PERFECTION: Attempt 2

Perfection is abstract

Abstract concepts are subjective

To every individual

They seem to be distinctive

Yet no pair of eyes

Can claim objective observation

And thus if they see it

It’s their perception of perfection

But since nobody is perfect

And since there is no universal definition

Nobody has the ability to be perfect

By the inherent virtue of perfection

Though on their own they can

Strive for their self-defined ideal

But once they reach and cease

There would be no progressive fuel

This lack of impetus

Would stop further innovation

And a stagnant world would spiral

Into its own rot and degradation

And thus we return to the web

Of subjectivity and motivation

And to the existential crisis

The Shakespearean question;

The possibility to be

Or not to be

That weaves a delicious irony

Of perfection and imperfection

Do you know why we have so many matrimonial services? Because it is difficult to find the perfect life partner. Everyone has a different nature and nurture, and therefore, a very different view of what a ideal being is. Furthermore, their perceptions keep evolving with time.

For instance, in the 17th Century, the society defined a perfect, accomplished woman as one well-versed in a variety of homely arts and social etiquette (Sense the sensibilities of Pride and Prejudice here?). Had the society remained constant in its views of a perfect women, we would still be afflicted with gender roles today. The world would have made no progress.
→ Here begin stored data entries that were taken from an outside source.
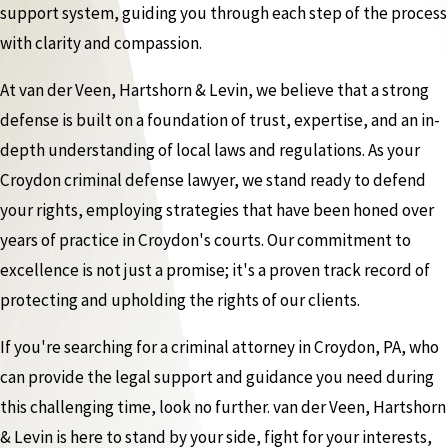
support system, guiding you through each step of the process
with clarity and compassion.
At van der Veen, Hartshorn & Levin, we believe that a strong
defense is built on a foundation of trust, expertise, and an in-
depth understanding of local laws and regulations. As your
Croydon criminal defense lawyer, we stand ready to defend
your rights, employing strategies that have been honed over
years of practice in Croydon's courts. Our commitment to
excellence is not just a promise; it's a proven track record of
protecting and upholding the rights of our clients.
If you're searching for a criminal attorney in Croydon, PA, who
can provide the legal support and guidance you need during
this challenging time, look no further. van der Veen, Hartshorn
& Levin is here to stand by your side, fight for your interests,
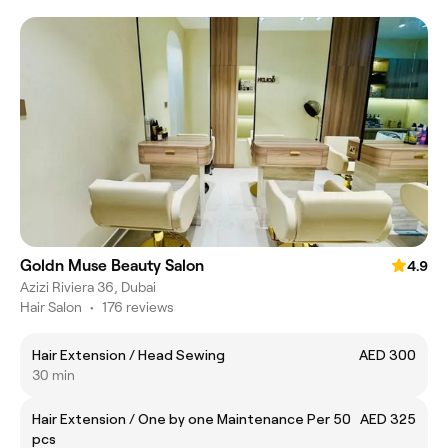
Goldn Muse Beauty Salon
4.9
Azizi Riviera 36, Dubai
Hair Salon
•
176 reviews
Hair Extension / Head Sewing
AED 300
30 min
Hair Extension / One by one Maintenance Per 50
AED 325
pcs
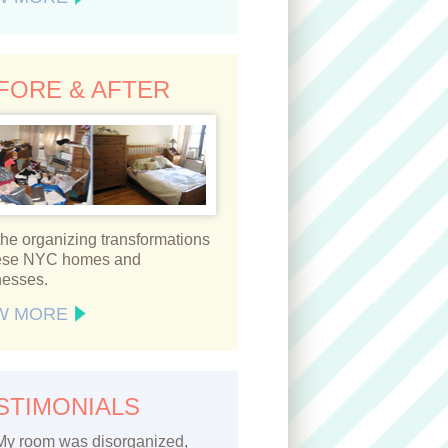
FORE & AFTER
he organizing transformations
hese NYC homes and
nesses.
W MORE
STIMONIALS
My room was disorganized,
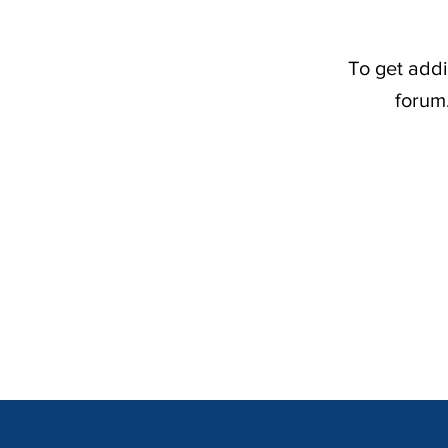
To get addi
forum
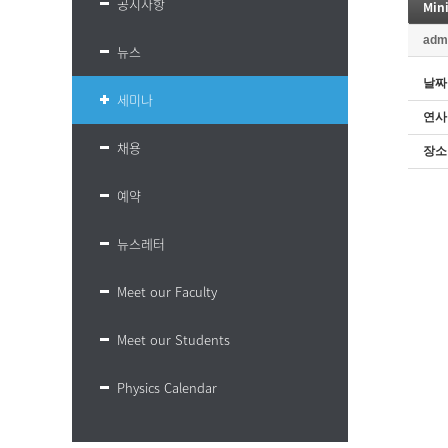
공지사항
Mini
adm
뉴스
날짜
세미나
연사
채용
장소
예약
뉴스레터
Meet our Faculty
Meet our Students
Physics Calendar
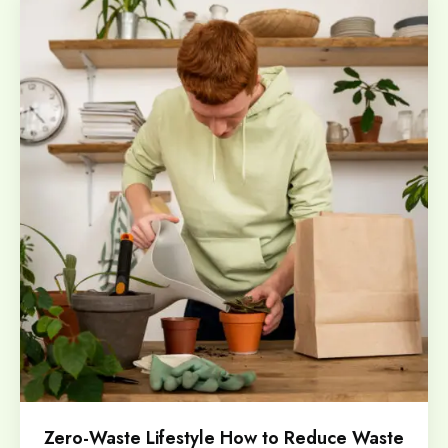
Zero-Waste Lifestyle How to Reduce Waste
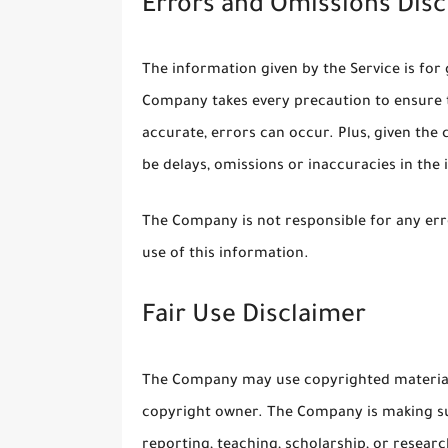
Errors and Omissions Disc
The information given by the Service is for 
Company takes every precaution to ensure t
accurate, errors can occur. Plus, given the
be delays, omissions or inaccuracies in the
The Company is not responsible for any erro
use of this information.
Fair Use Disclaimer
The Company may use copyrighted material 
copyright owner. The Company is making su
reporting, teaching, scholarship, or researc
Take another example. If we had believed that the first phones invented were absolutely flawless, we would have never made smart phones. We would have not invented beyond a certain creative threshold.

That is why it is said that “Forget perfection. There is a crack in everything. That is what lets the light get in.” In other words, we can always find potential for improvisation in every sphere.

However, let us assume for a moment that it is indeed possible to achieve perfection. To begin with, is there any universally agreed upon definition of what that may entail? Your version of perfection may very well be flawed to me. Perfection, therefore, lies in the eyes of the beholder.

The only perfect persona we can achieve is the one that we conceive. For that, we keep on improving and changing for the better. In other words, we strive to be more perfect than before. And herein lies the irony of trying to be perfect but not having the ability to become so.

In short, while nobody is perfect, everyone has the ability to overcome any imperfections in the constant endeavor for self-development where sky is the limit.